*Excerpted passage*
++++++++++++++++++++

On Tue, Apr 19, 2016 at 7:05 PM, Pine W wiki.pine@gmail.com wrote:
Ironholds, I think that you're taking a negative interpretation. It seems to me that any ED candidate is going to want to know what they're getting into before agreeing to take the job, and if forks are on the horizon -- whether planned or only under consideration -- then this is something that they should know about. It also seems to me that the target skill set and experience that WMF is seeking should take these issues into consideration.
The interpretation I'm taking is that you're asking for complexities and slowdowns in an already slow and complex process. Is that incorrect?
Yes, the ED candidate should know what they're getting into, but one mailing list discussion does not a probability or even a plausible possibility make. If we informed the candidates about everything that had ever been discussed on the mailing lists, they'd die of old age before we'd finished.
It would be nice if the ED candidate had skills that could be applied to fork or delegate creation, sure, because it's always nice to find candidates who are overqualified. But that doesn't mean we hire for "must have skill at forking". That's not how skills work. We hire for judgment and experience governing similar organisations, and then we trust.
The old job description does not include "must be capable of suing the NSA" - yet we managed to pull it off. Because what the old JD did call for was an awareness and interest in public policy, and sound judgment about what public policy issues put the movement and its goals at risk. We hire for broad areas, not narrow. The broad areas for forking would, presumably, be a desire to empower people at the lowest possible level, which is already part of the process - because however flawed we are at it sometimes (a lot of the time, really) that is inherently part of the movement's goals and principles.
Andy, as far as I know there have been periodic mentions of this idea off and on for years, but I'm unaware if the WMF Board is actively pondering this issue.

++++++++++++++++++++

*Data*
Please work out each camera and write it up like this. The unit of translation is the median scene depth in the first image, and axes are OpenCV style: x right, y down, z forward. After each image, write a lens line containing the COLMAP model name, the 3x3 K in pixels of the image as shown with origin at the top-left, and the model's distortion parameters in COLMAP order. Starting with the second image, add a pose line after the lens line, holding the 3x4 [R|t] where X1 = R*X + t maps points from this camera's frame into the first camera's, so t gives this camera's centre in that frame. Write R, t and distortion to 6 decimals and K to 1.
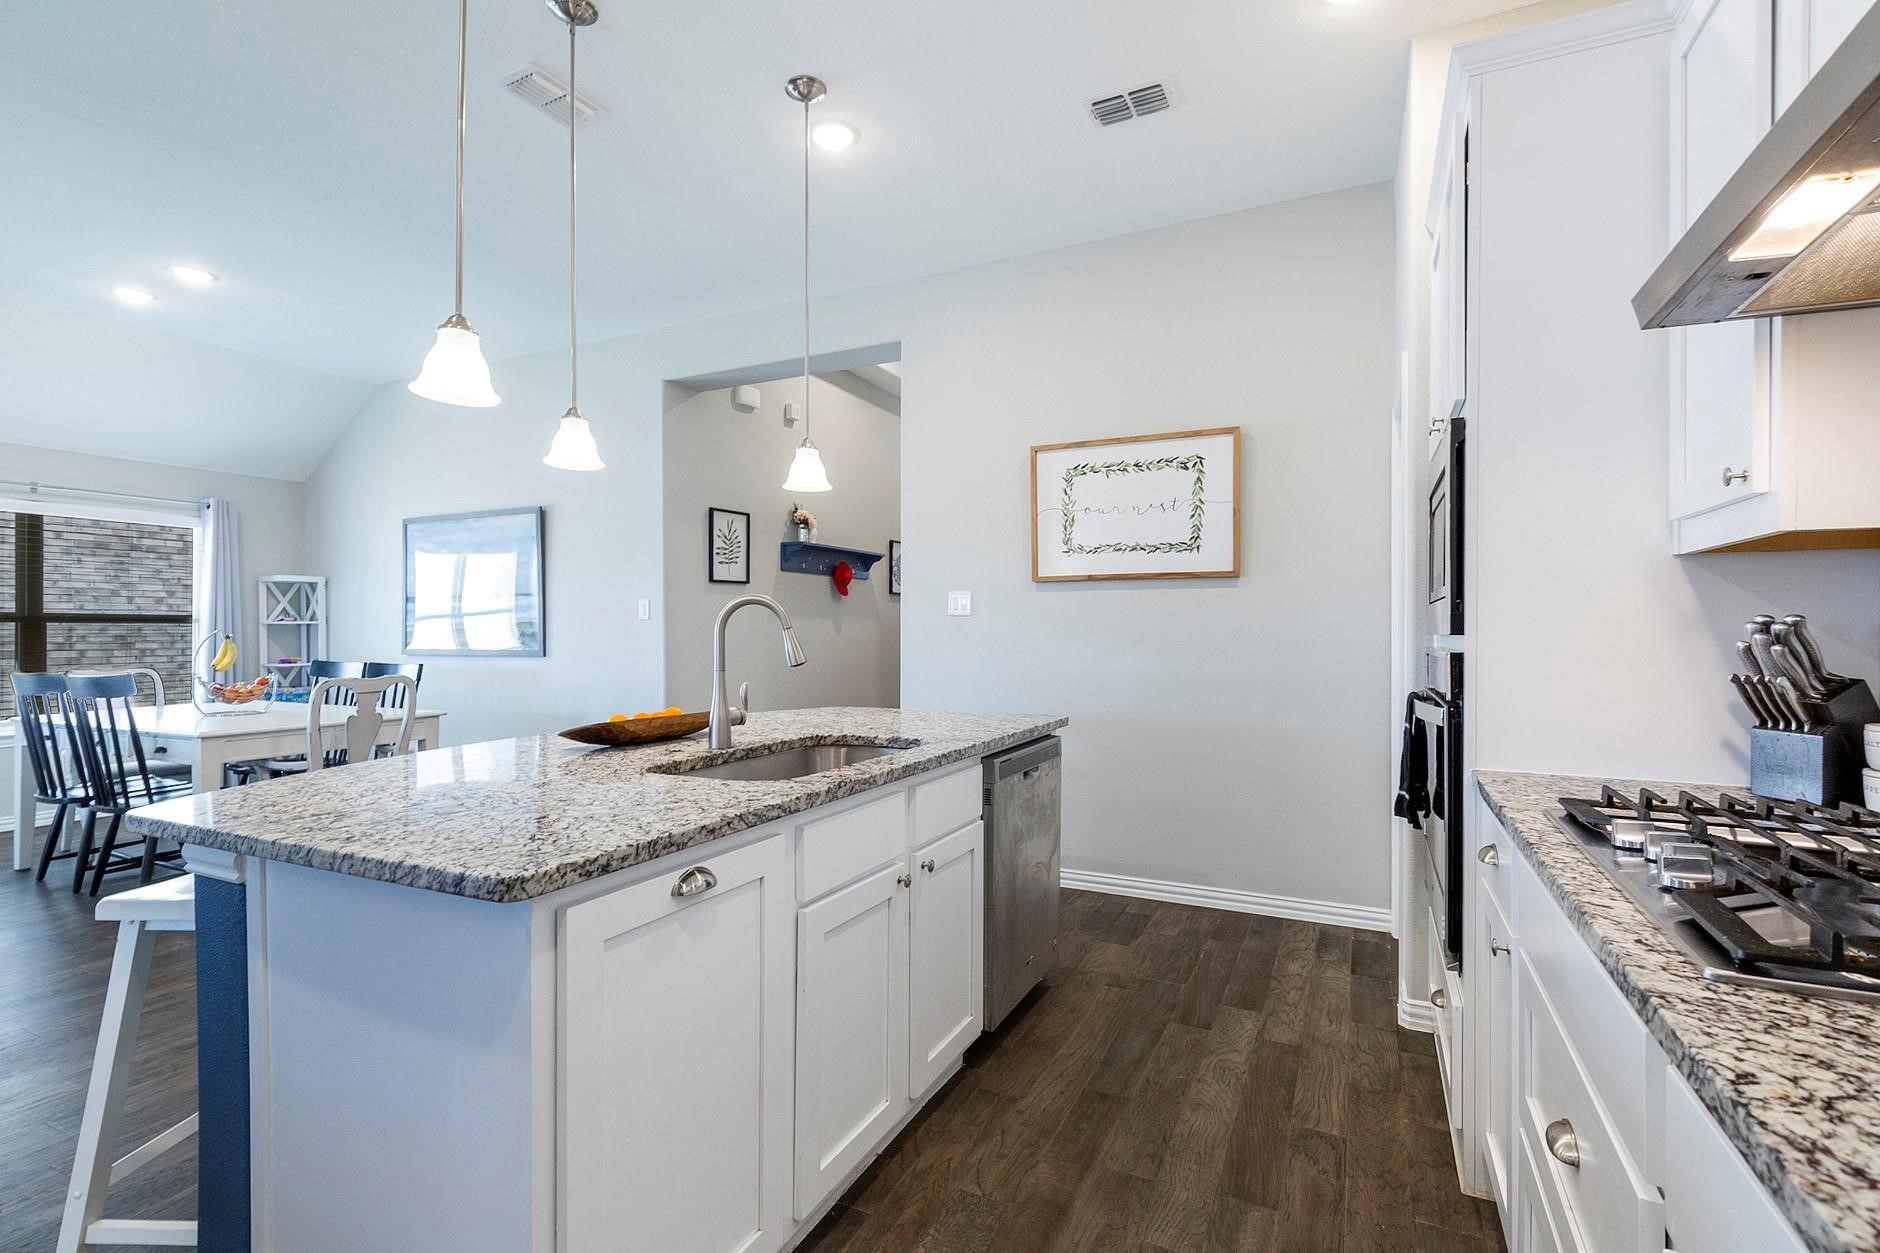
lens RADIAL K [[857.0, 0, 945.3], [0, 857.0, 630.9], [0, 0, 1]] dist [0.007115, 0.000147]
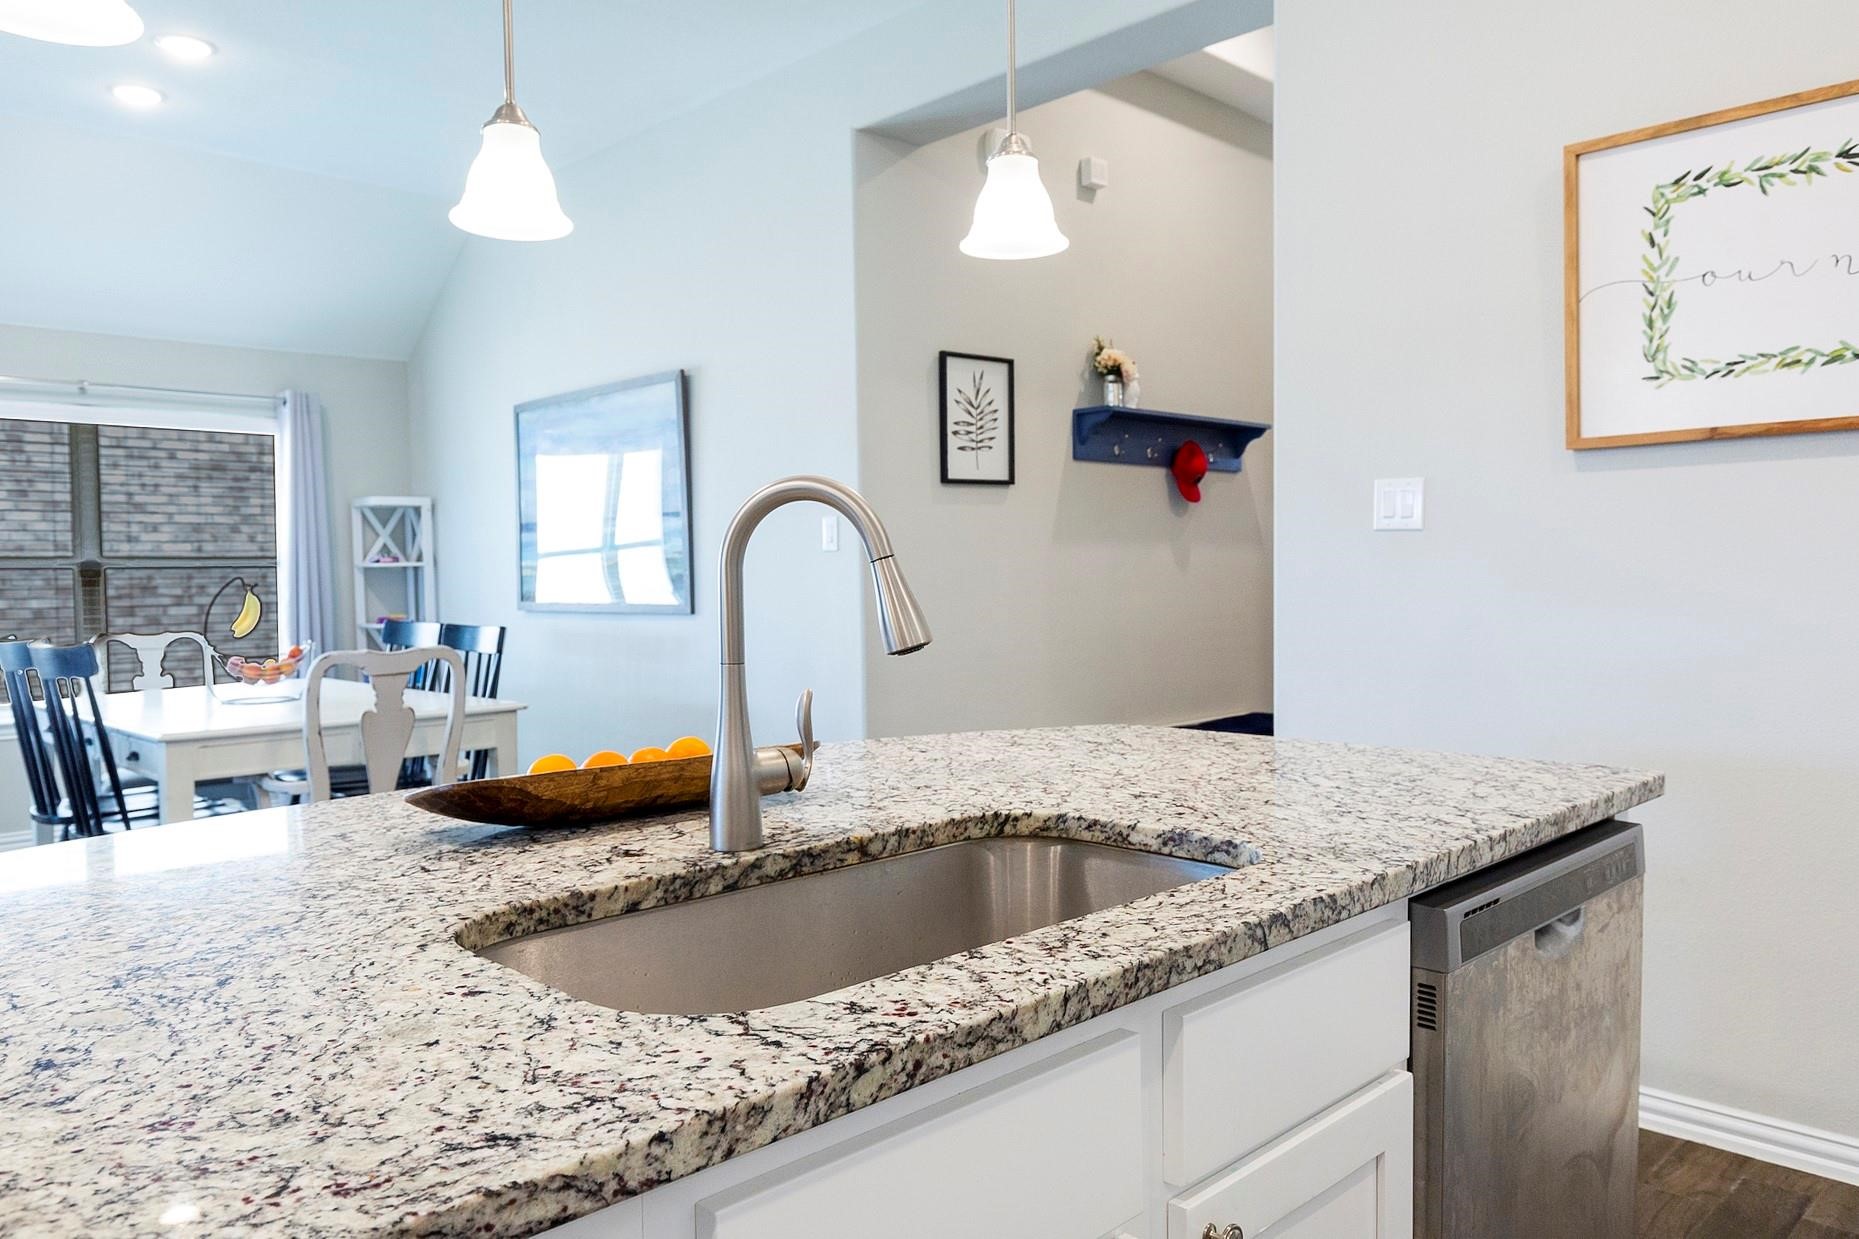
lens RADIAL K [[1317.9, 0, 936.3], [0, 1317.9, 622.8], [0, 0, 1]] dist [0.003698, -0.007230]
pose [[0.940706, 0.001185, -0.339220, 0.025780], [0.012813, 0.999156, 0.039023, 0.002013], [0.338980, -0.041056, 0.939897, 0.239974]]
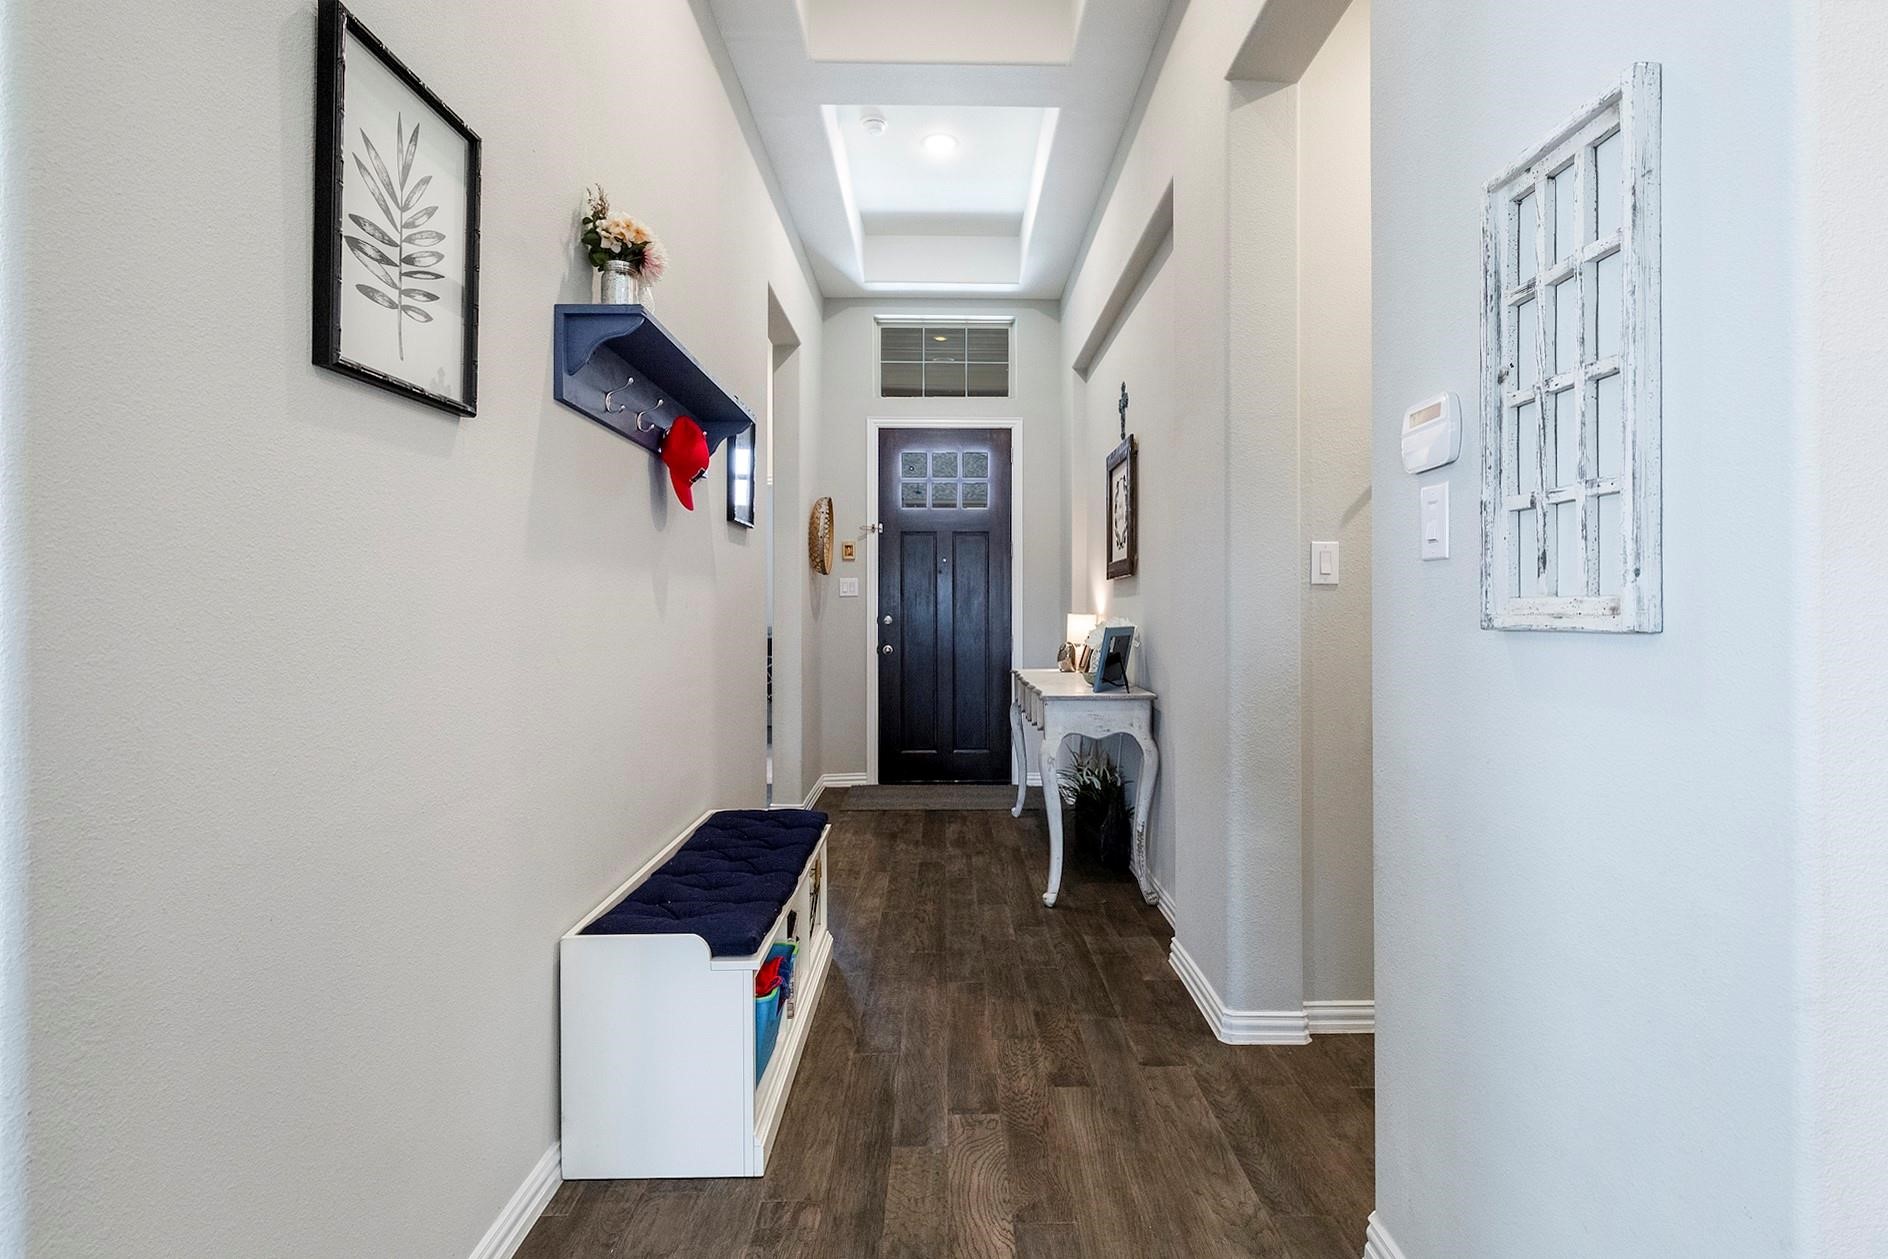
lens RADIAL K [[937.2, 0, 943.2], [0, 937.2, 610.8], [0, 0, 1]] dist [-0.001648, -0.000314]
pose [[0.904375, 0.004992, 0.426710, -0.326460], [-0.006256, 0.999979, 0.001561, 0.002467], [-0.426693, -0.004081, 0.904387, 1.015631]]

++++++++++++++++++++

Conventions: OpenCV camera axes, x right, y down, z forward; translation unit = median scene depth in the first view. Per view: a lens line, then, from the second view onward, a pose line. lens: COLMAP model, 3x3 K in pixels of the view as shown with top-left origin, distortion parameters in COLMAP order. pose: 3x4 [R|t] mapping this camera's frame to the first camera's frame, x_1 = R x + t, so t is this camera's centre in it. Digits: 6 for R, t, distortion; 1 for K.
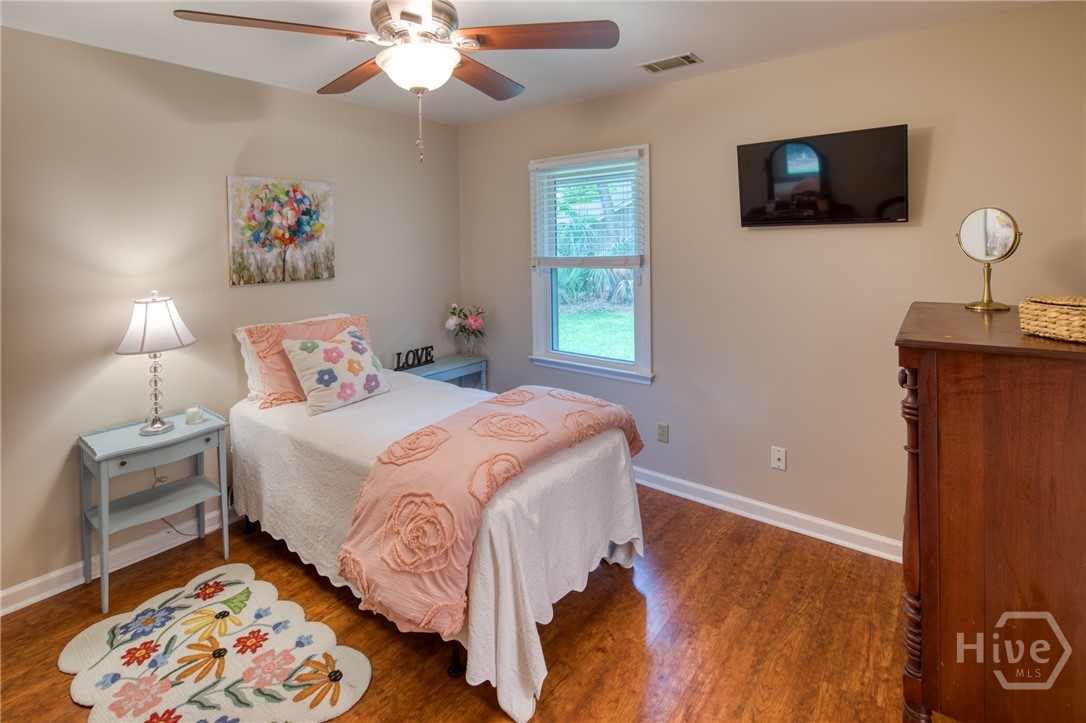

++++++++++++++++++++

Retype the portion of the mailing list reply above between "The interpretation I'm" and "before we'd finished.", inclusive.

The interpretation I'm taking is that you're asking for complexities and slowdowns in an already slow and complex process. Is that incorrect?
Yes, the ED candidate should know what they're getting into, but one mailing list discussion does not a probability or even a plausible possibility make. If we informed the candidates about everything that had ever been discussed on the mailing lists, they'd die of old age before we'd finished.